Tussen de productie door van de postzegels in miljarden Marken werden overbodig geworden postzegels in miljoenen Marken van een opdruk voorzien omdat er grotere behoefte was aan postzegels van 5 miljard en 10 miljard Mark vanwege de soms gecompliceerde tarieven.
Gerelateerde artikelen
Uitzondering was de postzegel van 100 Mark die was uitgegeven in maart 1923. Van deze zegel was nog een grote voorraad aanwezig en daarom werd besloten om deze van de opdruk 1 miljard Mark te voorzien. De zegel verscheen op 7 november 1923 vlak na de uitgifte van de zegel van het type korfdeksel.
Op 16 november 1923 werden aan het assortiment twee opdrukzegels van 5 miljard Mark en twee van 10 miljard Mark toegevoegd.
Een dag later, op 17 november 1923, gevolgd door weer een zegel van 5 miljard Mark en een van 10 miljard Mark. Tevens werden twee zegels met doorsteek tanding van 5 miljard Mark en 10 miljard Mark uitgegeven.
Als laatste opdrukzegel werd de waarde van 10 miljard Mark op 20 miljoen Mark op 19 november 1923 in verkoop genomen. In verband met de geldsanering (men wilde een einde maken aan de inflatie door de Duitse Mark te herwaarderen) werden geen postzegels meer geproduceerd in miljarden. De drukkerijen hadden de handen vol aan de productie van de nieuwe postzegels in Pfennig, afgeleid van de zogenoemde Rentenmark. De nieuwe postzegels moesten op 1 december 1923 uitkomen. In de tussenliggende periode was het chaos. De tarieven stegen enorm snel. Daarom werd bijvoorbeeld voor een brief binnen Duitsland, waarvoor een dag eerder 20 miljard Mark moest worden betaald, de dag daarna dezelfde postzegel van 20 miljard Mark, zonder verdere aanduiding, verkocht voor 80 miljard Mark.
En daar waren ze dan. De nieuwe postzegels in het oude korfdeksel model, bedrukt met alleen een cijfer. De uitgiftedatum was 1 december 1923 en de oude zegels in miljoenen en miljarden Marken werden onmiddellijk ongeldig verklaard voor de frankering. De Rentenmark was de voorloper van de Reichsmark die in oktober 1924 van kracht werd.

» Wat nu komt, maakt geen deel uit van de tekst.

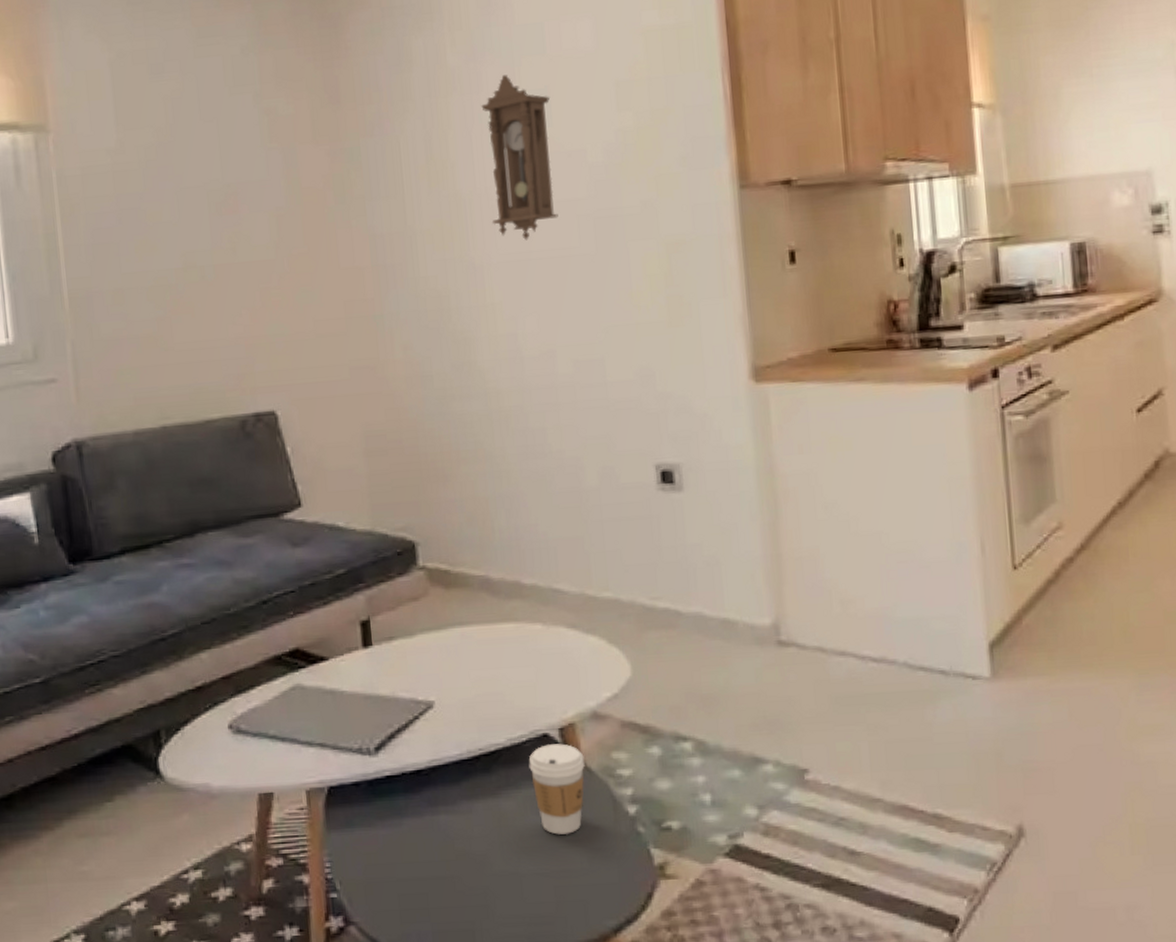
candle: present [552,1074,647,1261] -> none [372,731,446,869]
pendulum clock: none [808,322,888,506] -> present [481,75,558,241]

De zes nieuwe postzegels hadden de frankeerwaarden 3 Pfennig tot en met 100 Pfennig.
De Rentenmark stond gelijk aan 1 miljoen miljoen (ofwel 1 biljoen) oude zogenoemde Papiermarken. Ja, het staat er goed, 1.000.000.000.000 is gelijk aan 1 Rentenmark! Hoe was men aan dat bedrag gekomen? Men had de waarde van landerijen en grondbezit een vaste koers gegeven gebaseerd op de pachtopbrengsten, omdat deze ‘stabiel’ was. Dat was de basis voor de berekening. Op 24 augustus 1924 werd de Rentenmark gelijkgesteld met de dan geïntroduceerde Reichsmark. Was daarmee de rust teruggekeerd? De tijd zou het leren! U kent het vervolg dat uiteindelijk zou leiden tot de Tweede Wereldoorlog.